(Data records Opens)

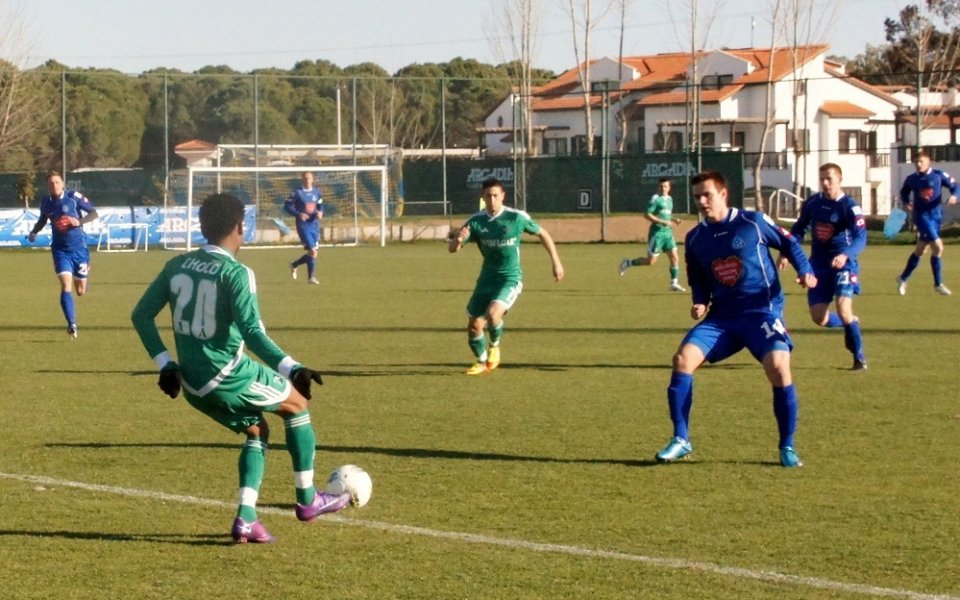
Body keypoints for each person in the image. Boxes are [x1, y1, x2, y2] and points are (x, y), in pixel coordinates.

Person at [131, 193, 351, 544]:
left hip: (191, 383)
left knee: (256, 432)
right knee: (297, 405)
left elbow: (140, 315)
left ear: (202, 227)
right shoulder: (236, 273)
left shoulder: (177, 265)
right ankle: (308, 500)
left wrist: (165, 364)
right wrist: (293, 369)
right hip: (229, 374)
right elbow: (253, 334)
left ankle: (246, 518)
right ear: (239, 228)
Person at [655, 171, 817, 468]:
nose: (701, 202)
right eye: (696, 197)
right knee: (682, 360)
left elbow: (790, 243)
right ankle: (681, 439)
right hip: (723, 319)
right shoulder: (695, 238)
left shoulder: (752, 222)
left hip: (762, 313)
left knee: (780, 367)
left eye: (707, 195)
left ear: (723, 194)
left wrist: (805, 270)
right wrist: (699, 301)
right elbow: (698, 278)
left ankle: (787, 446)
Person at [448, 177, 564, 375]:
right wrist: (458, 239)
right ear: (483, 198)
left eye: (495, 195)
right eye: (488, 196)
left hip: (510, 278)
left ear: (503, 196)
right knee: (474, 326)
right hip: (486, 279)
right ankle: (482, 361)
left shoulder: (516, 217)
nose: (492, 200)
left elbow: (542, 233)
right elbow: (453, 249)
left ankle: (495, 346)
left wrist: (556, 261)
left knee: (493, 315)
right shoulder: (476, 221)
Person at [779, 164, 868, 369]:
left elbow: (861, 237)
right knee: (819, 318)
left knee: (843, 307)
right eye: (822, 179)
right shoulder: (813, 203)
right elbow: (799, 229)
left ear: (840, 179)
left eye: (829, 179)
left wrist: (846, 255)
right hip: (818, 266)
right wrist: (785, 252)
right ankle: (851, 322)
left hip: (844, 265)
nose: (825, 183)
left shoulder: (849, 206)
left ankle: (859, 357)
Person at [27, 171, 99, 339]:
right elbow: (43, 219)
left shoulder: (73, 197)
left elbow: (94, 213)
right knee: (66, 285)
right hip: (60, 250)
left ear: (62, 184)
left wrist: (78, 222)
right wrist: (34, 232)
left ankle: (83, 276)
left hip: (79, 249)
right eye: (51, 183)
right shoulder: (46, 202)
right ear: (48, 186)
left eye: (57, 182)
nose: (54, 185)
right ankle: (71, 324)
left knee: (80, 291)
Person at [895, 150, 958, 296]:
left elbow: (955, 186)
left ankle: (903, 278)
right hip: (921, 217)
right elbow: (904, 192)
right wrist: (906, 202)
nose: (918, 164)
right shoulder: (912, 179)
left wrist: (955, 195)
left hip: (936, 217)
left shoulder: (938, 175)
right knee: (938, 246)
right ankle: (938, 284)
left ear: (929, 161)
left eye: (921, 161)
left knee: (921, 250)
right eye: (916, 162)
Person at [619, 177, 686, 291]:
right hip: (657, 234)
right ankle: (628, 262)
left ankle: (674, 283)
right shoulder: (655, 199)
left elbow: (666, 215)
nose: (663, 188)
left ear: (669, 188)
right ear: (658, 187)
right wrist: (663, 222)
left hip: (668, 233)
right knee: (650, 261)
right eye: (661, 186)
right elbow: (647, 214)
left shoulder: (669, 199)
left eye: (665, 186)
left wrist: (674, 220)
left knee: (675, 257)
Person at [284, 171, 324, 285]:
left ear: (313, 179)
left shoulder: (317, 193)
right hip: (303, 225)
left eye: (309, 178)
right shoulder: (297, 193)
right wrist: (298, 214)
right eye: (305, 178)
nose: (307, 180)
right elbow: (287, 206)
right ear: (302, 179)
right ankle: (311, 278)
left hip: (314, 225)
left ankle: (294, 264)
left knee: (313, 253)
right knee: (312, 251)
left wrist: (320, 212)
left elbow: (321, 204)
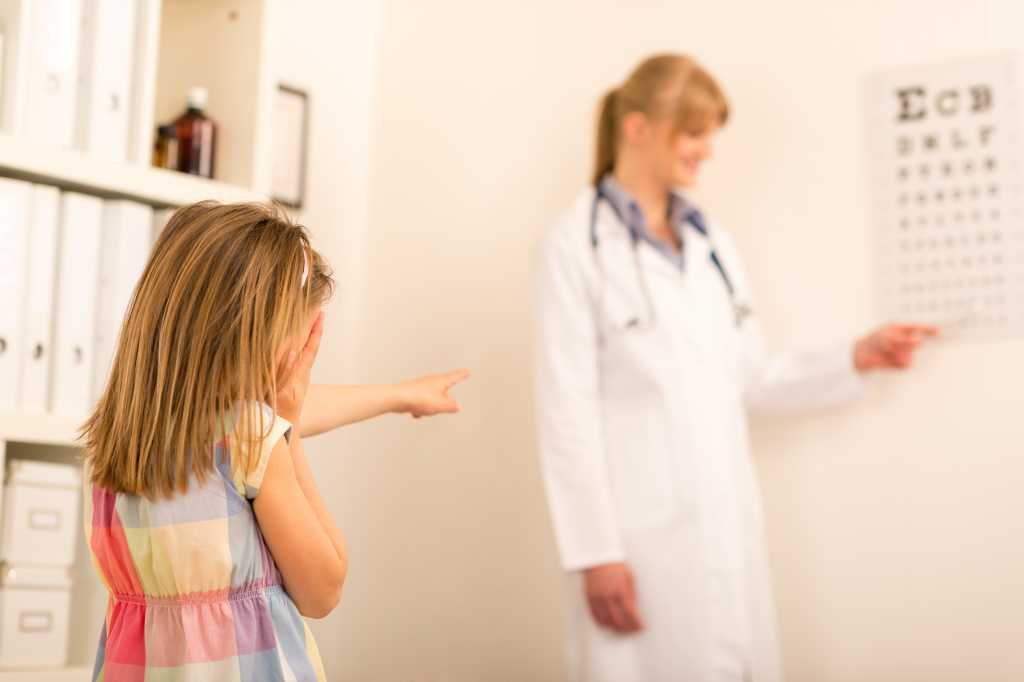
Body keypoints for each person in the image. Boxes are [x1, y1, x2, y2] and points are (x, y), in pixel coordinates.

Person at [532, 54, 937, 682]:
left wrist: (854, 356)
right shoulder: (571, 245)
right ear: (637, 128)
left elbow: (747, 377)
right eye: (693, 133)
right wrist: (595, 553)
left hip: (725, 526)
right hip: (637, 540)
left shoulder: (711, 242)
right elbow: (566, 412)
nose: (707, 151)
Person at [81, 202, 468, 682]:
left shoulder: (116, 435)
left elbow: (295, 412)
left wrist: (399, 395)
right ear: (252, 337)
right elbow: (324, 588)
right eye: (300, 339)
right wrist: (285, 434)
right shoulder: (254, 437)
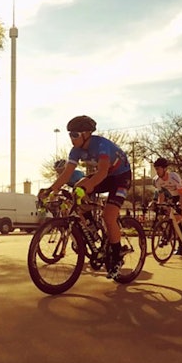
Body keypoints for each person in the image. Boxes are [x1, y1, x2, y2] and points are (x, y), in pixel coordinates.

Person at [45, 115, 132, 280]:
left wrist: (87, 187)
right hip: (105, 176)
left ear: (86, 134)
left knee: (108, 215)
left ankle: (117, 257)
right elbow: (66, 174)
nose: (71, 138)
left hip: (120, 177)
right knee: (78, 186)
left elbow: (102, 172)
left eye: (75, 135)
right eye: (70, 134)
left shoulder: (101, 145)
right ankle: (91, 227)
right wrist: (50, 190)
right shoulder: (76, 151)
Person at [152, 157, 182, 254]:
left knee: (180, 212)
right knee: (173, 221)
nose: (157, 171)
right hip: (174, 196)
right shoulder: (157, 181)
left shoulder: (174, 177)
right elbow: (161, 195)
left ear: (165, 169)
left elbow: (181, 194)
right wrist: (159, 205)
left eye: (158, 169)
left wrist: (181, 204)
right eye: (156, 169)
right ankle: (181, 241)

(Data records Closes)

Repeat the data verbatim, excluding all pictures.

* **Solution to this exercise**
Body keypoints for each person in the image. Boxes are [x1, y1, x2, y2] and points are (x, y), in pixel coordinates.

Person at [131, 193, 351, 544]:
left hip: (191, 383)
left knee: (256, 432)
right knee: (297, 405)
left elbow: (140, 315)
left ear: (202, 227)
right shoulder: (236, 273)
left shoulder: (177, 265)
right ankle: (308, 500)
left wrist: (165, 364)
right wrist: (293, 369)
right hip: (229, 374)
right elbow: (253, 334)
left ankle: (246, 518)
right ear: (239, 228)
Person at [655, 171, 817, 468]:
nose: (701, 202)
right eye: (696, 197)
right knee: (682, 360)
left elbow: (790, 243)
right ankle: (681, 439)
right hip: (723, 319)
right shoulder: (695, 238)
left shoulder: (752, 222)
left hip: (762, 313)
left knee: (780, 367)
left eye: (707, 195)
left ear: (723, 194)
left wrist: (805, 270)
right wrist: (699, 301)
right elbow: (698, 278)
left ankle: (787, 446)
Person at [448, 177, 564, 375]:
right wrist: (458, 239)
right ear: (483, 198)
left eye: (495, 195)
right eye: (488, 196)
left hip: (510, 278)
left ear: (503, 196)
right knee: (474, 326)
right hip: (486, 279)
right ankle: (482, 361)
left shoulder: (516, 217)
nose: (492, 200)
left elbow: (542, 233)
right elbow: (453, 249)
left ankle: (495, 346)
left wrist: (556, 261)
left knee: (493, 315)
right shoulder: (476, 221)
Person at [779, 164, 868, 369]:
left elbow: (861, 237)
right knee: (819, 318)
left knee: (843, 307)
right eye: (822, 179)
right shoulder: (813, 203)
right elbow: (799, 229)
left ear: (840, 179)
left eye: (829, 179)
left wrist: (846, 255)
right hip: (818, 266)
right wrist: (785, 252)
right ankle: (851, 322)
left hip: (844, 265)
nose: (825, 183)
left shoulder: (849, 206)
left ankle: (859, 357)
Person at [27, 171, 99, 339]:
right elbow: (43, 219)
left shoulder: (73, 197)
left elbow: (94, 213)
right knee: (66, 285)
right hip: (60, 250)
left ear: (62, 184)
left wrist: (78, 222)
right wrist: (34, 232)
left ankle: (83, 276)
left hip: (79, 249)
right eye: (51, 183)
right shoulder: (46, 202)
right ear: (48, 186)
left eye: (57, 182)
nose: (54, 185)
right ankle: (71, 324)
left knee: (80, 291)
Person at [895, 150, 958, 296]:
left elbow: (955, 186)
left ankle: (903, 278)
right hip: (921, 217)
right elbow: (904, 192)
right wrist: (906, 202)
nose: (918, 164)
right shoulder: (912, 179)
left wrist: (955, 195)
left hip: (936, 217)
left shoulder: (938, 175)
right knee: (938, 246)
right ankle: (938, 284)
left ear: (929, 161)
left eye: (921, 161)
left knee: (921, 250)
right eye: (916, 162)
Person at [619, 177, 686, 291]:
right hip: (657, 234)
right ankle: (628, 262)
left ankle: (674, 283)
right shoulder: (655, 199)
left elbow: (666, 215)
nose: (663, 188)
left ear: (669, 188)
right ear: (658, 187)
right wrist: (663, 222)
left hip: (668, 233)
right knee: (650, 261)
right eye: (661, 186)
right elbow: (647, 214)
left shoulder: (669, 199)
left eye: (665, 186)
left wrist: (674, 220)
left knee: (675, 257)
Person at [284, 171, 324, 285]:
left ear: (313, 179)
left shoulder: (317, 193)
right hip: (303, 225)
left eye: (309, 178)
right shoulder: (297, 193)
right wrist: (298, 214)
right eye: (305, 178)
nose: (307, 180)
right elbow: (287, 206)
right ear: (302, 179)
right ankle: (311, 278)
left hip: (314, 225)
left ankle: (294, 264)
left knee: (313, 253)
right knee: (312, 251)
left wrist: (320, 212)
left elbow: (321, 204)
Body keypoints for each person in the image. Boxes are [x1, y1, x2, y2] and points are (x, y), in pixel coordinates.

Person at [532, 54, 937, 682]:
left wrist: (854, 356)
right shoulder: (571, 245)
right ear: (637, 128)
left elbow: (747, 377)
right eye: (693, 133)
right wrist: (595, 553)
left hip: (725, 526)
right hip: (637, 540)
left shoulder: (711, 242)
right elbow: (566, 412)
nose: (707, 151)
Person at [81, 202, 468, 682]:
left shoulder: (116, 435)
left elbow: (295, 412)
left wrist: (399, 395)
right ear: (252, 337)
right elbow: (324, 588)
right eye: (300, 339)
right wrist: (285, 434)
right shoulder: (254, 437)
Body keypoints for each person in the image. Boxes are [x1, y1, x2, y2] and points are (x, y), in pixel coordinates.

Person at [45, 115, 132, 280]:
left wrist: (87, 187)
right hip: (105, 176)
left ear: (86, 134)
left knee: (108, 215)
left ankle: (117, 257)
right elbow: (66, 174)
nose: (71, 138)
left hip: (120, 177)
right knee: (78, 186)
left elbow: (102, 172)
left eye: (75, 135)
right eye: (70, 134)
left shoulder: (101, 145)
right ankle: (91, 227)
right wrist: (50, 190)
right shoulder: (76, 151)
Person at [152, 157, 182, 254]:
left knee: (180, 212)
right knee: (173, 221)
nose: (157, 171)
right hip: (174, 196)
right shoulder: (157, 181)
left shoulder: (174, 177)
right elbow: (161, 195)
left ear: (165, 169)
left elbow: (181, 194)
right wrist: (159, 205)
left eye: (158, 169)
left wrist: (181, 204)
right eye: (156, 169)
right ankle: (181, 241)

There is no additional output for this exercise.